Limitation periods and accrual thereof are creatures of statute. The limitation periods for a given type of action reflect the legislature’s judgment.
Two considerations, particularly, motivate legislation placing time limitations on the commencement of litigation. The first, which may be designated eviden-tiary, relates to “the search for truth [which] may be seriously impaired by the loss of evidence, whether by death or disappearance of witnesses, fading memories, disappearance of documents, or otherwise.” The second, repose, concerns the potential defendant’s interests in security against stale claims and in planning for the future without the uncertainty inherent in potential liability.

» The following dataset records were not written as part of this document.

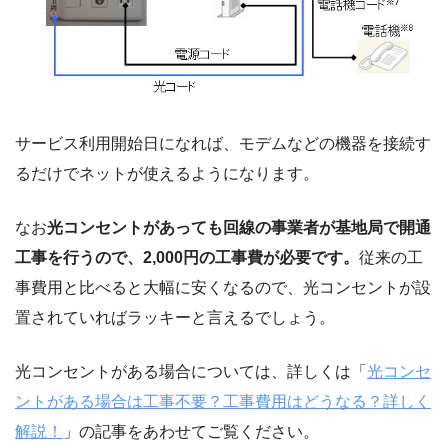
サービス利用開始日になれば、モデムなどの機器を接続す
るだけでネットが使えるようになります。
なお
光コンセントがあっても回線の事業者が基地局で開通
工事を行うので、2,000円の工事費が必要です。
従来の工
事費用と比べると大幅に安くなるので、光コンセントが設
置されていればラッキーと言えるでしょう。
光コンセントがある場合については、詳しくは「
光コンセ
ントがある場合は工事不要？工事費用はどうなる？詳しく
解説！
」の記事をあわせてご覧ください。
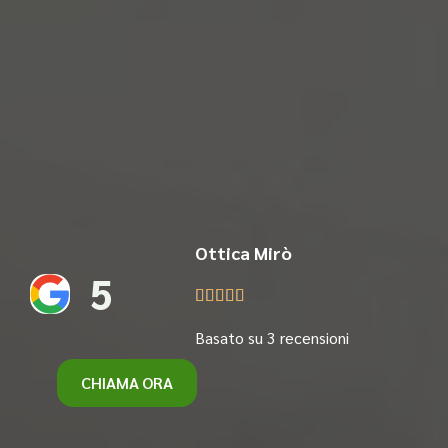
Ottica Mirò
5





Basato su 3 recensioni
CHIAMA ORA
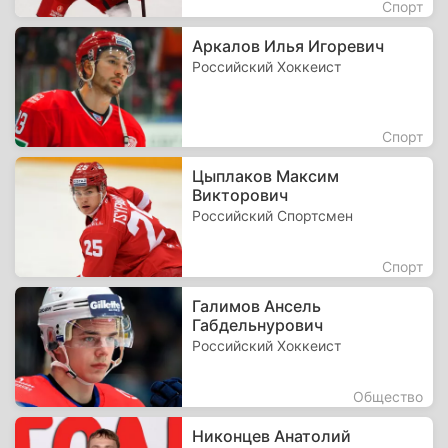
Спорт
Аркалов Илья Игоревич
Российский Хоккеист
Спорт
Цыплаков Максим
Викторович
Российский Спортсмен
Спорт
Галимов Ансель
Габдельнурович
Российский Хоккеист
Общество
Никонцев Анатолий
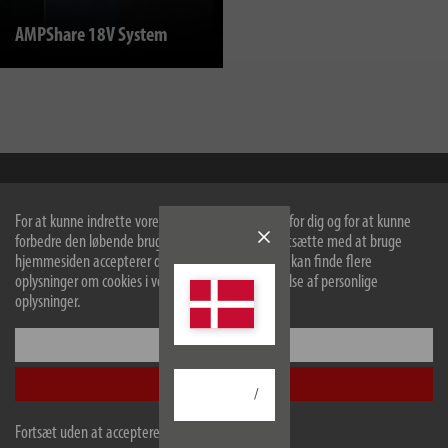
AMPShare 18V System
Hugo Brennenstuhl GmbH & Co Kommanditgesellschaft
For at kunne indrette vores hjemmeside optimalt for dig og for at kunne
Seestraße 1-3
forbedre den løbende bruger vi cookies. Ved at fortsætte med at bruge
72074
Tübingen
hjemmesiden accepterer du brugen af cookies. Du kan finde flere
Facebook
Instagram
Youtube
Linkedin
oplysninger om cookies i vores politik om beskyttelse af personlige
oplysninger.
Konfigurer
Information
Accepter alle
Service
/
Selskab
Fortsæt uden at acceptere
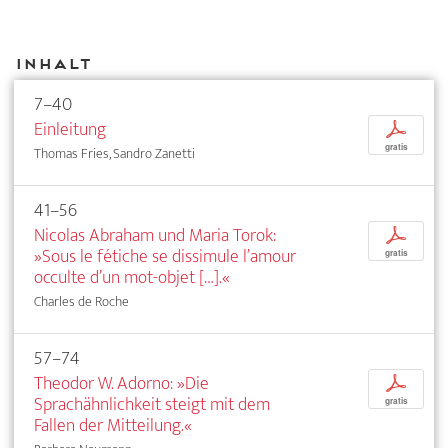
Inhalt
7–40
Einleitung
p
gratis
Thomas Fries, Sandro Zanetti
41–56
Nicolas Abraham und Maria Torok:
p
»Sous le fétiche se dissimule l’amour
gratis
occulte d’un mot-objet […].«
Charles de Roche
57–74
Theodor W. Adorno: »Die
p
Sprachähnlichkeit steigt mit dem
gratis
Fallen der Mitteilung.«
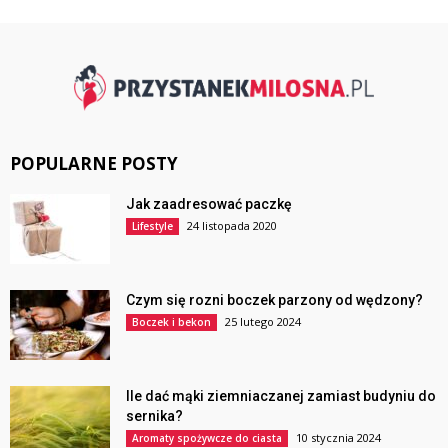
POPULARNE POSTY
Jak zaadresować paczkę
24 listopada 2020
Lifestyle
Czym się rozni boczek parzony od wędzony?
25 lutego 2024
Boczek i bekon
Ile dać mąki ziemniaczanej zamiast budyniu do
sernika?
10 stycznia 2024
Aromaty spożywcze do ciasta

Wilson v. Johns-Manville Sales Corp., 684 F.2d 111, 118-19 (D.C.Cir.1982) (footnote omitted) (emphasis in original) (quoting United States v. Kubrick, 444 U.S. Ill, 117, 100 S.Ct. 352, 356-57, 62 L.Ed.2d 259 (1979)). It is therefore apparent that the limitation period reflects the legislature’s judgment that at a particular point in time “ 'the right to be free of stale claims ... comes to prevail over the right to prosecute them.’ ” United States v. Kubrick, 444 U.S. 111, 117, 100 S.Ct. 352, 356-57 (1979) (quoting Railroad Telegraphers v. Railway Express Agency, 321 U.S. 342, 349, 64 S.Ct. 582, 586, 88 L.Ed. 788 (1944)).
Whether pleural thickening is an injury is a question of fact, as is the date on which Miller discovered his injury resulting *116from the exposure to asbestos. Once the injury and its cause were discovered, then, under the limitation of actions statute in effect, Miller had three years to assert “all actions” arising from his asbestos exposure. Thus, once an individual is on notice as suffering from an asbestos-related injury and there is a reasonable medical probability that other injuries may occur from the exposure, all probable injuries associated with the asbestos exposure should be pleaded and proved, and appropriate instructions for damages should be requested. See Howell v. Celotex Corp., 904 F.2d 3, 5 (3d Cir.1990).
Although the statute may create difficulty in proof of damages when applied to asbestos-related diseases or other diseases characterized by extended latency periods, any changes in favor of asbestos or other latent-disease claimants must come from the General Assembly. I therefore dissent.
I am authorized to say that Chief Justice ROVIRA joins in this dissent.
. The General Assembly in 1986 shortened the statutory time from three years to two years. § 13-80-106(1), 6A C.R.S. (1987).